■ **WHAT THE EXERCISE ASKS**: Can you pick up the text about handling binary radio data in Python where it stops and continue it, leaving the entries aside?

■ **SUPPLIED TEXT**:
※
Python is really great for a lot of things, but processing binary data is not what I would consider one of them.  CHIRP needs to download a binary image of a radio over a serial line and twiddle bits before uploading it again.  Since the radios are embedded microprocessors with limited storage, lots of bit packing is performed to be as efficient as possible, which results in a lot of bit whacking on my part to pack and unpack the information I need.  So far, this has been done by combining things like the struct module with the bitwise operators available in Python.  That means that the code looks like this:

tsval = (ord(mmap[POS_TSTEP]) >> 4) & 0x0F
fval = 'x00' + mmap[POS_FREQ_STARTSmilie: :POS_FREQ_END]
freq = ((struct.unpack(">i", fval)[0] * mult) / 1000.0)
val = struct.unpack("B", mmap[POS_DUPX])[0] & 0xC0
if val == 0xC0:
  duplex = "+"
elif val == 0x80:
  duplex = "-"
else:
  duplex = ""

It’s really quite ugly, and the bigger issue is that all the code above requires similar but opposite code to poke new values back into the locations.  This often resulted in code that would extract the values properly, but not insert them back correctly.  Further, common tasks were often done differently in different radio drivers that were written at different times.  An example of such a task is extracting an index into an array of values that was, say, three bits in the middle of a byte (or worse, six bits across two different bytes).  Another one is packing and unpacking BCD frequency values of various widths and endian orientations.  In summary, the major problems with this sort of approach are:

  1. Really ugly, hard-to-read, and hard-to-maintain code
  2. Different code paths for getting and setting a particular bitfield
  3. Multiple different styles and algorithms for getting at commonly-formatted, but differently-arranged bitfields
  4. Stability and correctness issues stemming from all of the above

Recently, I was reading some code by Dean AE7Q that was able to read and write ICOM ICF files.  His code is written in C++, so it has the benefit of using structs to map fields in a given buffer.  However, what really shook me, was the use of bitfield definitions.  Now, it’s not like I don’t write C all day long, and interact with bitfield definitions on a regular basis, I just handn’t even considered how much easier they would make the process.  I decided that there had to be a way I could do something similar in Python to make my life easier.
※
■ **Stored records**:
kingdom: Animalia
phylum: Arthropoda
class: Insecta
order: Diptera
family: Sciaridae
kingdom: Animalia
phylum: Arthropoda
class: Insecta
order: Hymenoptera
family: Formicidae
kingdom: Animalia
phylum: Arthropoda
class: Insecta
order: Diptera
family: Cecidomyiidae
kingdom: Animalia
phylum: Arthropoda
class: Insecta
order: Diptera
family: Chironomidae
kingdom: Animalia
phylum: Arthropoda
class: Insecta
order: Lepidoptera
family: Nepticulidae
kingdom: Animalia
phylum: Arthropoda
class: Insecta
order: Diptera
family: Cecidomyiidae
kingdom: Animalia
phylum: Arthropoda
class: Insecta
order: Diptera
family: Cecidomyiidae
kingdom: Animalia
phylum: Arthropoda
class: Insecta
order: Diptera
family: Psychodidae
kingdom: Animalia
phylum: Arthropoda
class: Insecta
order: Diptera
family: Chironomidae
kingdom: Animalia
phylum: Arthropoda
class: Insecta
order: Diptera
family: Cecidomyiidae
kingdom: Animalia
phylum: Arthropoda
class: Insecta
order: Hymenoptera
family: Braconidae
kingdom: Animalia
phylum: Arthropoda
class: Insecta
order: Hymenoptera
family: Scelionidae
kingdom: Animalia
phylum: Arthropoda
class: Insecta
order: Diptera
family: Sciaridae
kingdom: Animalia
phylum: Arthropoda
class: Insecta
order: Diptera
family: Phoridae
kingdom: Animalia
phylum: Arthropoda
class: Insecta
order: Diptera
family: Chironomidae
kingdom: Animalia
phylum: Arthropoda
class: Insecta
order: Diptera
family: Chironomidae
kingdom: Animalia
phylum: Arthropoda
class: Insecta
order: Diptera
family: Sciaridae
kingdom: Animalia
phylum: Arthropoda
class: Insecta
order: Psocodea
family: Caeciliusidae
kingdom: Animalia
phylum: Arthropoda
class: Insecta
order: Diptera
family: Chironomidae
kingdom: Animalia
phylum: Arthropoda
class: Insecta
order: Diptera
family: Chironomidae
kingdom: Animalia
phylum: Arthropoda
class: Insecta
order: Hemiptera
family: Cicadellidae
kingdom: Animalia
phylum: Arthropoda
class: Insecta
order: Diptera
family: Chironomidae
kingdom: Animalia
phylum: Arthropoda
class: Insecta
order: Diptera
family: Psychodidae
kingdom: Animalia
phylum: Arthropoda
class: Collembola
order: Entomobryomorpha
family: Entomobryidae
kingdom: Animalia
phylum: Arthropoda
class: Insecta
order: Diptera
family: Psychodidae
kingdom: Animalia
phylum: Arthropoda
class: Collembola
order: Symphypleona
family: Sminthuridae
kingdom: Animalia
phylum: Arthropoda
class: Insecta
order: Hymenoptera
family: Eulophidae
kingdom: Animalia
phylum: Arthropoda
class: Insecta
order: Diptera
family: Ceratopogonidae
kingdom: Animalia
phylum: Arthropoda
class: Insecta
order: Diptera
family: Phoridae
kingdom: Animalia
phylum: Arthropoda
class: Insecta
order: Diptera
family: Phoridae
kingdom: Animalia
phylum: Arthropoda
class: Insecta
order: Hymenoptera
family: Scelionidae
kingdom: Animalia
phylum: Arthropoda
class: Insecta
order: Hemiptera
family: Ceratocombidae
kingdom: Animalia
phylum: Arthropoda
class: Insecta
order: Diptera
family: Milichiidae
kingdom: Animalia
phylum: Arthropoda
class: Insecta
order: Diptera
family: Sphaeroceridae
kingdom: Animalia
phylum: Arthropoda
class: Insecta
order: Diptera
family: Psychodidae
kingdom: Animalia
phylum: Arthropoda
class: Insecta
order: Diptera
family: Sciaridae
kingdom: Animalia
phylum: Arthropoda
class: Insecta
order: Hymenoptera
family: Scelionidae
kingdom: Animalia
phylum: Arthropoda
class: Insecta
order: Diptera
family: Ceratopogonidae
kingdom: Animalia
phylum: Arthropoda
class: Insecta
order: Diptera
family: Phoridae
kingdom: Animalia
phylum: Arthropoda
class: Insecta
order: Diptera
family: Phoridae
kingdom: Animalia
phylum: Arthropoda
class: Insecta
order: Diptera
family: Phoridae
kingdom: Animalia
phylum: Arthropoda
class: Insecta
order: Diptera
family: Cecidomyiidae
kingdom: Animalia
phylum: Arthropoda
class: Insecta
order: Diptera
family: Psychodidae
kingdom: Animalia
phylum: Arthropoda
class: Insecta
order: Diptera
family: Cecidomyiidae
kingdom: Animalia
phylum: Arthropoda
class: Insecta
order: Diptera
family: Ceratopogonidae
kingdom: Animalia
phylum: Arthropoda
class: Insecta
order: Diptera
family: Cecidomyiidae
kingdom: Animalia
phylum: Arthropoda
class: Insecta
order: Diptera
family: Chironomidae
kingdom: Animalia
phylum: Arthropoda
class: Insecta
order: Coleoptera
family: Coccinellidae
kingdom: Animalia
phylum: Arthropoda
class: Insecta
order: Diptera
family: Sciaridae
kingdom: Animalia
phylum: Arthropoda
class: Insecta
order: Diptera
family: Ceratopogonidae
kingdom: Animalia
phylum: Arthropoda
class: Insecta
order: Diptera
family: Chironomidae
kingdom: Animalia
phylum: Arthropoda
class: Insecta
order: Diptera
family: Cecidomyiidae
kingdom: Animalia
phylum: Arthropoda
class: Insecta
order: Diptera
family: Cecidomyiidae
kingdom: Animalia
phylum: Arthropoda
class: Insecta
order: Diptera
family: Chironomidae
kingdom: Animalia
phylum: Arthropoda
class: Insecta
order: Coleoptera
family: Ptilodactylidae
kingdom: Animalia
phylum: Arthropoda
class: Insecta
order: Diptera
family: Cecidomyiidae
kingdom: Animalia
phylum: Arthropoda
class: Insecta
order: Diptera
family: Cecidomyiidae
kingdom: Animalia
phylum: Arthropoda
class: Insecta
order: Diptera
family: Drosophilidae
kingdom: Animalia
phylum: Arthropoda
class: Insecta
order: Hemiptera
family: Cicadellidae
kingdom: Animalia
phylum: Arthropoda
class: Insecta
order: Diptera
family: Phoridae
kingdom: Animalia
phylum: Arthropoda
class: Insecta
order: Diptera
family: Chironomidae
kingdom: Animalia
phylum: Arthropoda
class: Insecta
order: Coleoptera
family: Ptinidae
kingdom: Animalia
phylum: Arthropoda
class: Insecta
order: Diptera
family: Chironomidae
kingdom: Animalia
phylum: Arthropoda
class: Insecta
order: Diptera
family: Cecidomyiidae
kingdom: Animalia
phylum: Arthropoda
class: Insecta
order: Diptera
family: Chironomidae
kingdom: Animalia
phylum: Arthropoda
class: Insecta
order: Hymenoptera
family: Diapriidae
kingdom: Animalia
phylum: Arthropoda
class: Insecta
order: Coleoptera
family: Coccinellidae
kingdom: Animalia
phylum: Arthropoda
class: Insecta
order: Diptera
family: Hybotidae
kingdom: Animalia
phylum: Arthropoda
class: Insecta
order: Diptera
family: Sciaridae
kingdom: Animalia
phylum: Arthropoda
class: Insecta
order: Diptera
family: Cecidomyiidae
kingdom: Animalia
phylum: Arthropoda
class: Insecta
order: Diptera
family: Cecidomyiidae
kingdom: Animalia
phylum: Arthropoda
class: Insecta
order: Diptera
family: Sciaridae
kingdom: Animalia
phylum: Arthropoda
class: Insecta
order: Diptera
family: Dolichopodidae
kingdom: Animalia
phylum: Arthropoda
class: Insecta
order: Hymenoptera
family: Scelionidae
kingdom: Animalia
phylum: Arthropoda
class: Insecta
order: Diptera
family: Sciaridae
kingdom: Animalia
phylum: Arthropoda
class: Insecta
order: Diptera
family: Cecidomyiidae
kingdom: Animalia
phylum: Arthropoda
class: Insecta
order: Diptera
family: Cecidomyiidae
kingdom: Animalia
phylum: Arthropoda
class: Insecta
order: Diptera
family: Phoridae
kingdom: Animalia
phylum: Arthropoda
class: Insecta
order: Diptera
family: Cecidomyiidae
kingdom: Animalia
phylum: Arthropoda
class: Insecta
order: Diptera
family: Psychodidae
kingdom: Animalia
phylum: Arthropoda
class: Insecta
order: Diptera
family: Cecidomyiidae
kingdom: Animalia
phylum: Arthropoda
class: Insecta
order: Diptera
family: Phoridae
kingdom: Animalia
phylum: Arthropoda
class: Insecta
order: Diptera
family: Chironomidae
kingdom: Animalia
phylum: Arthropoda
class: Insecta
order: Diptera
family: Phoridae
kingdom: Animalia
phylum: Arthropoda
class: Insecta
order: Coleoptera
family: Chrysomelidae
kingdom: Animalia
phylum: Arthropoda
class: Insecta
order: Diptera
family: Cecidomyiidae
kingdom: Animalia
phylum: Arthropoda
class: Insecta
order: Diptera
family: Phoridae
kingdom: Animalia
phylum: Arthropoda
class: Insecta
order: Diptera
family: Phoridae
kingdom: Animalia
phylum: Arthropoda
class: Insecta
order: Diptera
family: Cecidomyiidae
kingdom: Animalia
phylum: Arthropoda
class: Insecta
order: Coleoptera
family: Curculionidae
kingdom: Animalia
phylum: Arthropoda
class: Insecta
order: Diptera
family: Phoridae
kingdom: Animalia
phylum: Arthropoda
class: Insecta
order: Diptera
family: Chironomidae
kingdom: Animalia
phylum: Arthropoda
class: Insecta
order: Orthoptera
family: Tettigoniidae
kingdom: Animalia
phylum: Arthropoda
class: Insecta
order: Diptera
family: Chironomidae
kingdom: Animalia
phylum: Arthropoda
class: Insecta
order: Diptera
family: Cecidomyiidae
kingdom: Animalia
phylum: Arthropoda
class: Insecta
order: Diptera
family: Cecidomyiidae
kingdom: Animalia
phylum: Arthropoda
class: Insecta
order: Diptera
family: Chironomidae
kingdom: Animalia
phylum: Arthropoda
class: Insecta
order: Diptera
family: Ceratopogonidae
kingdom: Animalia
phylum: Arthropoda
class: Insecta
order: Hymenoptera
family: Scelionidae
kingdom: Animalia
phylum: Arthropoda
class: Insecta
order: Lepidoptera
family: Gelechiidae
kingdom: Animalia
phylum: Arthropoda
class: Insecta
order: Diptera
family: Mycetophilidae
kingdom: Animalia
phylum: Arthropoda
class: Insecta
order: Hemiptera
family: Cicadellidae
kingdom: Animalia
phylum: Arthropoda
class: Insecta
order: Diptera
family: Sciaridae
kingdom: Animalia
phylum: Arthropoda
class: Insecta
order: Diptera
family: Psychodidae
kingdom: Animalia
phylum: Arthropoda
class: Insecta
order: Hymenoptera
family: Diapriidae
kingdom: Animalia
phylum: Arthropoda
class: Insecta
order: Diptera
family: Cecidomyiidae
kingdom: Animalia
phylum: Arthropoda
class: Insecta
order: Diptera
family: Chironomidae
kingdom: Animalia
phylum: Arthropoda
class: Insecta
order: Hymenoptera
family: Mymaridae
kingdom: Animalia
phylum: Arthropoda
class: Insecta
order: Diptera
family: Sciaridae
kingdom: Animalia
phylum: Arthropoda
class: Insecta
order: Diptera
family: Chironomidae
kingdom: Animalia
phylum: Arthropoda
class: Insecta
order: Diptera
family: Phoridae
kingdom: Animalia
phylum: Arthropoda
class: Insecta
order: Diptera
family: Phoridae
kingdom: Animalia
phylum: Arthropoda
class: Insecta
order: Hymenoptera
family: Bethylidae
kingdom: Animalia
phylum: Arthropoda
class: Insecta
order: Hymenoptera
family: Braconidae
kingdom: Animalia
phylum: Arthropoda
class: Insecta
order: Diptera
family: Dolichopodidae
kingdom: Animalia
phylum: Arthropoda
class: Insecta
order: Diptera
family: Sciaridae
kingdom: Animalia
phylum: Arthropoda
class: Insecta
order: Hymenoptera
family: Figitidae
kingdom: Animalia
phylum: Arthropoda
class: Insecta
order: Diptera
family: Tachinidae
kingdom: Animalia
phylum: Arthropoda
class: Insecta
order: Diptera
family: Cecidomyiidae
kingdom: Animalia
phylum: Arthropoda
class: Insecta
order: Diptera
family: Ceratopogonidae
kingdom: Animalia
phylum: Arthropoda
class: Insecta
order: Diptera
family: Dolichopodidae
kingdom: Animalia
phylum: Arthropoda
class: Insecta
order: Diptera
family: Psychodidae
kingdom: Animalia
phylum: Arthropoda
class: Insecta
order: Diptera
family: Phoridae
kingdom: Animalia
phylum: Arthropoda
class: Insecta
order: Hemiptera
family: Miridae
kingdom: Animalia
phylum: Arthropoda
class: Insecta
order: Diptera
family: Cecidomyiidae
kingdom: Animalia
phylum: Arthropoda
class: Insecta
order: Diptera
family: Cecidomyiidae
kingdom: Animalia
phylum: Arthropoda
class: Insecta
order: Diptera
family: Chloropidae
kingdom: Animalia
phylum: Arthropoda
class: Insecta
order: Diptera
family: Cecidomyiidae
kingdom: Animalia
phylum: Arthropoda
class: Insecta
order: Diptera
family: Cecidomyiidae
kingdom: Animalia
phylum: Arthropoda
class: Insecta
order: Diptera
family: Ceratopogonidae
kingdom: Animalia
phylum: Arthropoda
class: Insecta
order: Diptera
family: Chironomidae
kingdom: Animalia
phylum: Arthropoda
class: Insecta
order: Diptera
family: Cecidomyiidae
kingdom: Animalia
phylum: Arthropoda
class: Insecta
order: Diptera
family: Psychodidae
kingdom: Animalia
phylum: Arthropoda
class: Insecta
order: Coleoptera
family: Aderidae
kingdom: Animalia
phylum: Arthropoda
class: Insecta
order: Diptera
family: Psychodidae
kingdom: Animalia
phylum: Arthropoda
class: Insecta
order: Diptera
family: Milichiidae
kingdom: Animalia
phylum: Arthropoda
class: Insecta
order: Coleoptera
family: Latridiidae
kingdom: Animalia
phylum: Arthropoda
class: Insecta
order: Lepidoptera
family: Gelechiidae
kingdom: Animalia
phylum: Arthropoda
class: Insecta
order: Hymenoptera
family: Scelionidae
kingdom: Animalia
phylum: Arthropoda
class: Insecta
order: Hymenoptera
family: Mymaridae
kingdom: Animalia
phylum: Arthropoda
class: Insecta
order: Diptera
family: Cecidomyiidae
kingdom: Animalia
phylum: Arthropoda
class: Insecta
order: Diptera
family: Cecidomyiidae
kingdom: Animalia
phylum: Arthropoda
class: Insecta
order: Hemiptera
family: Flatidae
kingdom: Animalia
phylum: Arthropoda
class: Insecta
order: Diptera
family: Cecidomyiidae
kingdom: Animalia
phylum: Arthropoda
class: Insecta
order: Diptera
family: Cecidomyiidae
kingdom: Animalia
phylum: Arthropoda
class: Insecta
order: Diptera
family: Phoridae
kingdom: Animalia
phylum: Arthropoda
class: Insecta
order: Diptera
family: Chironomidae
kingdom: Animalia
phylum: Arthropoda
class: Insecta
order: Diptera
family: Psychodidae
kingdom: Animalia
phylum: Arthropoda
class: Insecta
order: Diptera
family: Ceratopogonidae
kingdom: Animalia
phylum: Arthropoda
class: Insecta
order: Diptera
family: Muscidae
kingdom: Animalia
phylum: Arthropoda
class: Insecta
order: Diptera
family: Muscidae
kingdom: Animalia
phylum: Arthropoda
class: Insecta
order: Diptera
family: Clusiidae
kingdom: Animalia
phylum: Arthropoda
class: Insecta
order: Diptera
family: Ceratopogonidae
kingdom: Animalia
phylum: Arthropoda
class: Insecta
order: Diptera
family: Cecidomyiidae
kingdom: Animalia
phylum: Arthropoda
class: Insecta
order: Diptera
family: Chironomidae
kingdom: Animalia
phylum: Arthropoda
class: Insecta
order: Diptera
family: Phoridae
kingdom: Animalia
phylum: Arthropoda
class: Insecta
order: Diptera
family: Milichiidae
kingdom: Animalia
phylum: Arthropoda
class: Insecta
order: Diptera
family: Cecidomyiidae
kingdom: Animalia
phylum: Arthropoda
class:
※
■ **EXERCISE RESPONSE**:
What I decided to do was write a parser for a simple meta language that looks like C.  It needed to support the following elements:

  1. Structures
  2. Arrays
  3. Bitfield definitions

Additionally, it would be very helpful if it had the following properties:

  1. A native data type for BCD-encoded bytes (many radios store integer values in BCD)
  2. 24-bit integers (Several radios use a three-byte integer to represent a frequency)
  3. A few compiler-directives to help seek within a large data stream to a position before mapping
  4. A pythonic mechanism to read and write the defined fields in the data stream after parsing

What I came up with was a module called bitwise.  It uses the PyPEG, which is somewhat like lex for C-based compiler writers.  The grammar is extremely simple and easy to understand, and the parser/compiler/whatever isn’t too bad either (although it could use quite a bit more cleanup).  The result is a simple, single-call interface that turns a binary data stream into a very usable object tree.  See the following example code:

# Defines a format for parsing some binary data
defn = """
  struct {
    u8 foo;
    u8 highbit:1,
       sixbits:6,
       lowbit:1;
       char string[3];
       bbcd fourdigits[2];
  } mystruct[1];"""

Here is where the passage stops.